Las ventanas estaban empañadas con algunas gotitas de
lluvia, el bus cada vez se llenaba más, seguramente quedaría a tope cuando se
fueran del paradero en el que estaban. Ella miraba por la ventanilla cómo la
gente huía para no mojarse o para montarse al bus en montonera.
Sabía que tenía una cita, su mente estaba la mitad en su
compromiso y la otra inventando excusas, a pesar de todo, no quería ir, pero
era casi parte de su rutina, así que lo haría como lo hizo antes, muchas veces,
era un pendiente más.
La lluvia aumentaba y tuvo que cerrar la ventanilla pese al
insoportable calor; el conductor no dejaba de recoger pasajeros y de gritar que
hicieran espacio aunque no cabía un cuerpo más.

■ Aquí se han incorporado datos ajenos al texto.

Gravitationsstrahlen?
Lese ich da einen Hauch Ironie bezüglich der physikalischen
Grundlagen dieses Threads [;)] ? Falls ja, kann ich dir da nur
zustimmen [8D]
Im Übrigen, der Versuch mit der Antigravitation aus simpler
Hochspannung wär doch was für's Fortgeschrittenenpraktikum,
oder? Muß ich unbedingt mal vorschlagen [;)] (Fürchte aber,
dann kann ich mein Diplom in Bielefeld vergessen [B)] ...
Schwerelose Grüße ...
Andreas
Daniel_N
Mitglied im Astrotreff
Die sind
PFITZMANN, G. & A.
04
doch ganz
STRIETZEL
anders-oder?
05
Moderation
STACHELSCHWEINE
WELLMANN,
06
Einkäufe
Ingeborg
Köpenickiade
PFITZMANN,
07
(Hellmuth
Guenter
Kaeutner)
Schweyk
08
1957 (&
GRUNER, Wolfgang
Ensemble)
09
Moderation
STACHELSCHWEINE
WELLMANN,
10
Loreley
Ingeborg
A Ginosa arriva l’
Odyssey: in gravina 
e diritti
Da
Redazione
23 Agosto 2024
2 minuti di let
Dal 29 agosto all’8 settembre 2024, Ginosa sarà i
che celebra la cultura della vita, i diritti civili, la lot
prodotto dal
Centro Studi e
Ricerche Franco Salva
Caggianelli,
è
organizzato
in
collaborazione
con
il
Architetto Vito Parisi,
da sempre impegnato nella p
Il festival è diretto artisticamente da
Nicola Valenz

Media hora más tarde llegó a su
destino y como pudo ser hizo espacio para bajar del bus. Caminó media cuadra
bajo los techitos, para no empaparse, y llegó a la esquina, a donde siempre.
Una casa sin cara de nada con fachada color salmón y con
textura de granito era su lugar de destino. Rebuscó en su bolso cruzado hasta
que encontró una llave plateada atada a una cabuyita, la insertó en la ranura y
la giró tres veces, tenía llave, él no había llegado. Entró a la casa y todo
estaba como la última vez, aunque con una capa más gruesa de polvo; fue a la
cocineta, lavó un vaso y se sirvió agua, tomaba mientras miraba la puerta.
Escuchó un ruidito metálico, seguramente la llave contra otras llaves, alguien
abrió la puerta y entró.
Él, con su traje elegante, saco y corbata, le dio una
sonrisa mientras cerraba la puerta tras de sí. Ella, vestida como una persona
más del común, se dirigió hacia él y lo saludó con un beso simplón, de esos que
se dan como por no dejar. Él, un tanto apurado, la agarró fuerte de la cintura
y la empezó a besar desesperadamente; ella simplemente se dejó llevar.
Mientras se besaban y caminaban hacia la cama, corrieron
algunas sillas e iban tropezando, ella le aflojaba la corbata, le quitó el saco
negro y lo tiró, tal vez al piso, tal vez a la mesa, no supo; empezó a
desabotonar la camisa y algo le dobló las rodillas, ya había llegado a la cama.
Cayó como pudo hacia atrás y recibió casi todo el peso de él encima, ya sin
blusa, sin sostén y con el jean desabotonado, lo siguió besando, con un poquito
más de pasión, pero sin perder la rutina de siempre.
Él se quitó la correa, se abrió el pantalón, metió la mano
en los bóxer y sacó a su “amigo el grande”,
(como él le decía, aunque no fuera verdad), que ya estaba duro; ella se
bajó el jean y el panty hasta las rodillas y se dejó penetrar. Él se empezó a
mover hacia adelante y hacia atrás mientras ella le besaba el cuello, o la boca
otra vez, a veces la oreja, a veces nada. Él sentía mucho, al parecer ella no
tanto, por lo que él se movía cada vez más fuerte intentando hacerla sentir más
mujer, o mejor, tratando de sentirse más hombre por hacerla excitar; ella,
intuyendo lo que hacía, empezó a gemir poquito hasta que fingió el orgasmo y lo
hizo sentir bien, machito, como él quería. Terminaron pero él siguió dentro de ella
un poquito más, hasta que se sintió bien, o tal vez lo apuró el tiempo, en todo
caso se acomodó el pantalón, se abotonó la camisa, se organizó la corbata,
rebuscó el saco y lo sacudió porque había caído al piso, y se lo puso.
Ella se incorporó de la cama, se subió el pantalón, también
sacudió su blusa empolvada, se vistió, se miró en el espejo y de su bolso sacó
un cepillo y su maquillaje, se pintó, apenas si se notaba, se peinó y volvió a
meter todo al bolso.
Él le dijo: “Ahí te dejo pal pasaje. Qué rico sentimos hoy”,
puso algo sobre la mesa, abrió la puerta y antes de cerrarla le dijo que en una
semana, como siempre, que si algo él la llamaba y se fue. Ella fue hasta la
mesa y vio dos papeles con la cara de Jorge Isaacs y la tarjeta de él, con el
logo de un partido político, “Apenas me alcanzará pal pasaje” dijo con una
risita y un tono irónico, guardó los billetes, dejó la tarjeta y se fue dejando
con llave la casa.
Caminó media cuadra, ya no llovía pero olía a polvo, a ese
olor que hace estornudar. Pasó la calle y tomó el bus para devolverse, estaba
mucho más vacío, seguramente llegaría más rápido a su casa y, seguramente, en
una semana, aunque tuviera mucha pereza y muchas excusas en la cabeza, haría el
mismo viajecito a la casa sin cara de nada con fachada de granito color salmón.